* SUPPLIED MATERIAL *
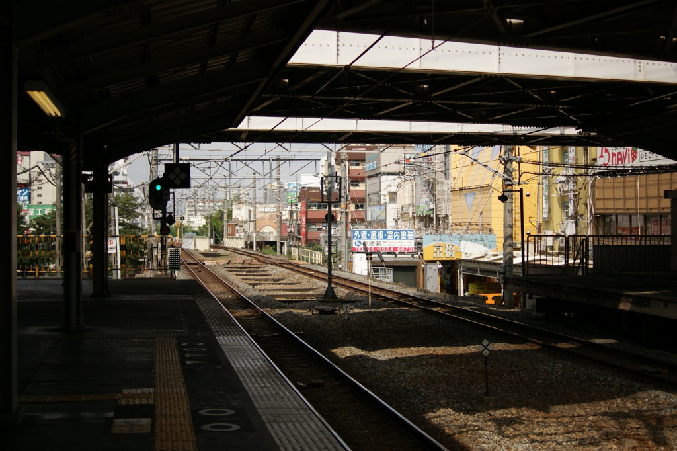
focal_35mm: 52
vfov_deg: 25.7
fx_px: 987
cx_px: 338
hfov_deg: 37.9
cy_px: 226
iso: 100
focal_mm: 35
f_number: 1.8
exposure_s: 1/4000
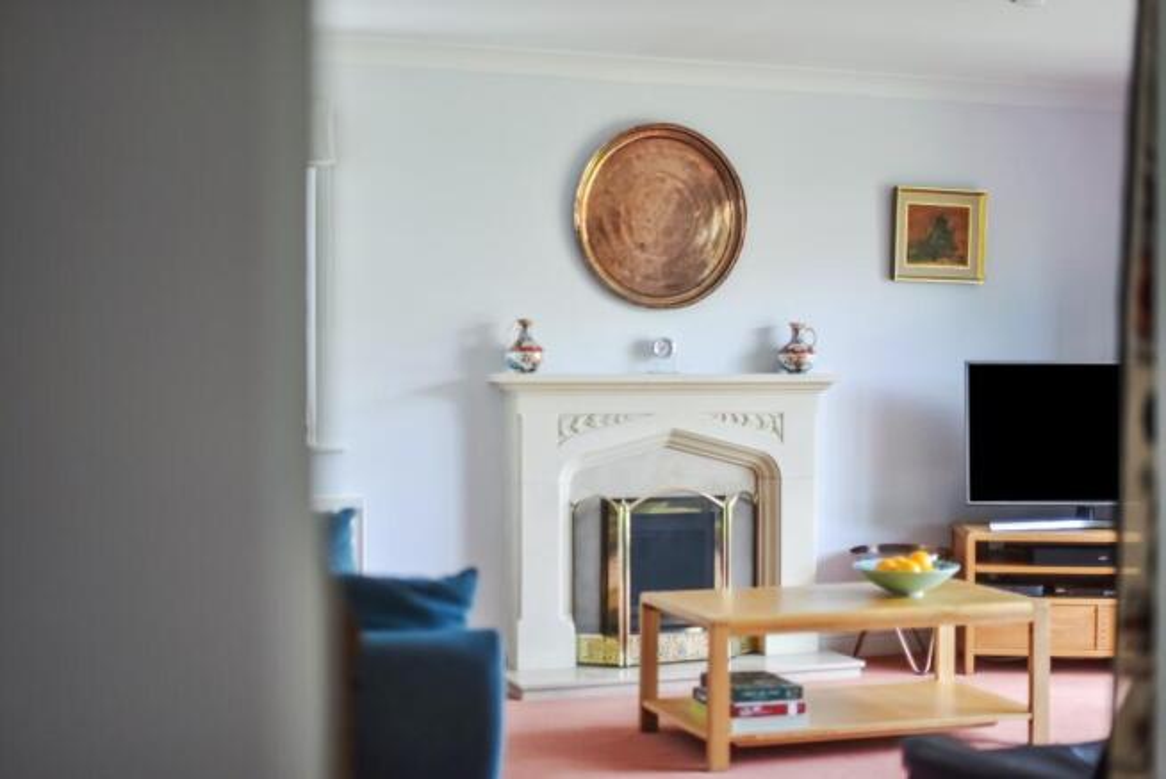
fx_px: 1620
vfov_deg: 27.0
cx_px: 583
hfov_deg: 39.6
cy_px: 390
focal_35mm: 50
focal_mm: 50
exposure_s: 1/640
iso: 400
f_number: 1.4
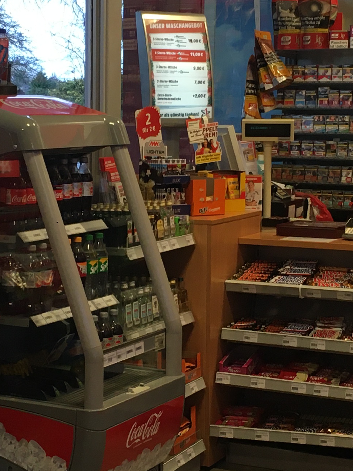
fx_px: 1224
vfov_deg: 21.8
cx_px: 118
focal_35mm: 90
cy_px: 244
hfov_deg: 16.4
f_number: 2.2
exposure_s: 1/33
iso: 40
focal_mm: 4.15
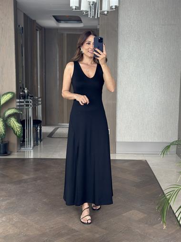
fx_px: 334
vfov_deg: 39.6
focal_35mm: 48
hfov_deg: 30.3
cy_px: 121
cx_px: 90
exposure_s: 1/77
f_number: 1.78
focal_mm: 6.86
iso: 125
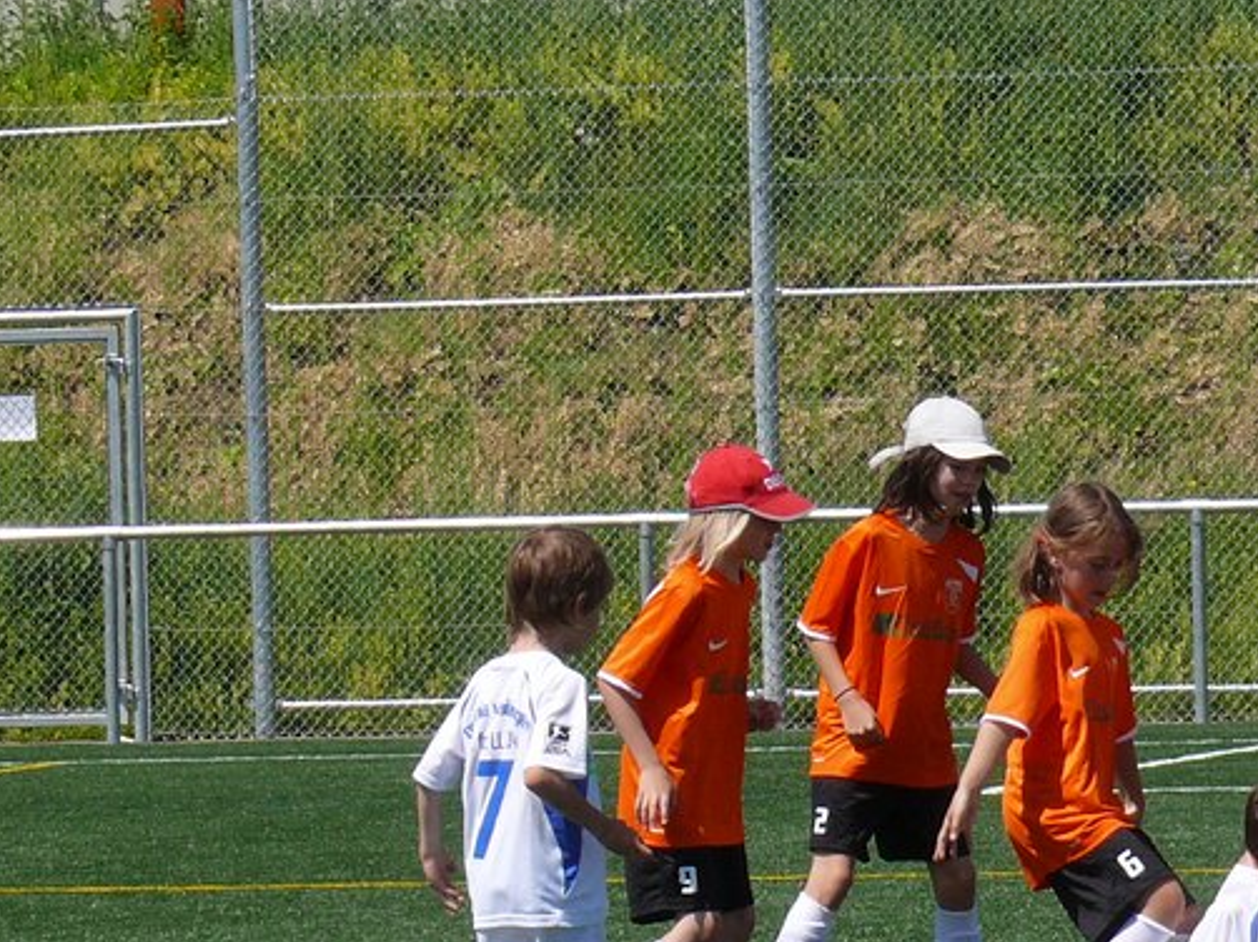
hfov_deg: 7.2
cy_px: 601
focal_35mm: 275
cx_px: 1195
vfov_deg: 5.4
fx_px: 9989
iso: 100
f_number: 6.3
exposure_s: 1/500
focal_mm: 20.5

...

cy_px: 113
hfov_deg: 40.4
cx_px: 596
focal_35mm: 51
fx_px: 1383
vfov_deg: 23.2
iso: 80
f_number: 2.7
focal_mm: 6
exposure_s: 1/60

* EXERCISE *
Retype the portion of the data above that starts on the line with "cx_px: 1195" and finishes on the line with "focal_mm: 20.5", including both of those lines.

* ANSWER SECTION *
cx_px: 1195
vfov_deg: 5.4
fx_px: 9989
iso: 100
f_number: 6.3
exposure_s: 1/500
focal_mm: 20.5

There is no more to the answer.